| WHAT IS EXPECTED |
Except for the pictures, retype the records that follow exactly.

| ENTRIES PROVIDED |
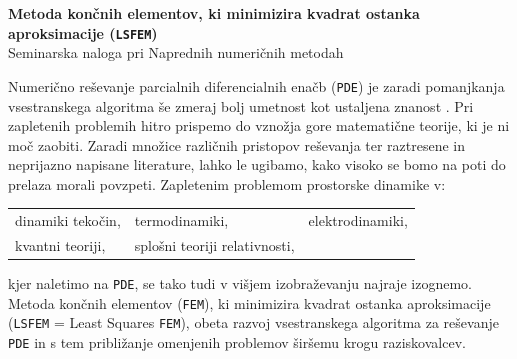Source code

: \begin{center}
	\textbf{\LARGE{Metoda končnih elementov, ki minimizira kvadrat ostanka aproksimacije (\texttt{LSFEM})}}\\[0.25cm]
	\large{Seminarska naloga pri Naprednih numeričnih metodah}\\[0.7cm]
\end{center}

Numerično reševanje parcialnih diferencialnih enačb (\texttt{PDE}) je zaradi pomanjkanja vsestranskega algoritma še zmeraj bolj umetnost kot ustaljena znanost \cite{JiangB-LSFEM}. Pri zapletenih problemih hitro prispemo do vznožja gore matematične teorije, ki je ni moč zaobiti. Zaradi množice različnih pristopov reševanja ter raztresene in neprijazno napisane literature, lahko le ugibamo, kako visoko se bomo na poti do prelaza morali povzpeti. Zapletenim problemom prostorske dinamike v:
\begin{center}
	\begin{tabular}[h]{lll}
		\tabitem dinamiki tekočin,\hspace{1cm}	&	\tabitem termodinamiki,\hspace{2.5cm}	&	\tabitem elektrodinamiki,\\
		\tabitem kvantni teoriji,	&	\tabitem splošni teoriji relativnosti,&	\\
	\end{tabular}
\end{center}
kjer naletimo na \texttt{PDE}, se tako tudi v višjem izobraževanju najraje izognemo. Metoda končnih elementov (\texttt{FEM}), ki minimizira kvadrat ostanka aproksimacije (\texttt{LSFEM} = Least Squares \texttt{FEM}), obeta razvoj vsestranskega algoritma za reševanje \texttt{PDE} in s tem približanje omenjenih problemov širšemu krogu raziskovalcev.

| COMPLETED TASK |
Source code

: \begin{center}
	\textbf{\LARGE{Metoda končnih elementov, ki minimizira kvadrat ostanka aproksimacije (\texttt{LSFEM})}}\\[0.25cm]
	\large{Seminarska naloga pri Naprednih numeričnih metodah}\\[0.7cm]
\end{center}

Numerično reševanje parcialnih diferencialnih enačb (\texttt{PDE}) je zaradi pomanjkanja vsestranskega algoritma še zmeraj bolj umetnost kot ustaljena znanost \cite{JiangB-LSFEM}. Pri zapletenih problemih hitro prispemo do vznožja gore matematične teorije, ki je ni moč zaobiti. Zaradi množice različnih pristopov reševanja ter raztresene in neprijazno napisane literature, lahko le ugibamo, kako visoko se bomo na poti do prelaza morali povzpeti. Zapletenim problemom prostorske dinamike v:
\begin{center}
	\begin{tabular}[h]{lll}
		\tabitem dinamiki tekočin,\hspace{1cm}	&	\tabitem termodinamiki,\hspace{2.5cm}	&	\tabitem elektrodinamiki,\\
		\tabitem kvantni teoriji,	&	\tabitem splošni teoriji relativnosti,&	\\
	\end{tabular}
\end{center}
kjer naletimo na \texttt{PDE}, se tako tudi v višjem izobraževanju najraje izognemo. Metoda končnih elementov (\texttt{FEM}), ki minimizira kvadrat ostanka aproksimacije (\texttt{LSFEM} = Least Squares \texttt{FEM}), obeta razvoj vsestranskega algoritma za reševanje \texttt{PDE} in s tem približanje omenjenih problemov širšemu krogu raziskovalcev.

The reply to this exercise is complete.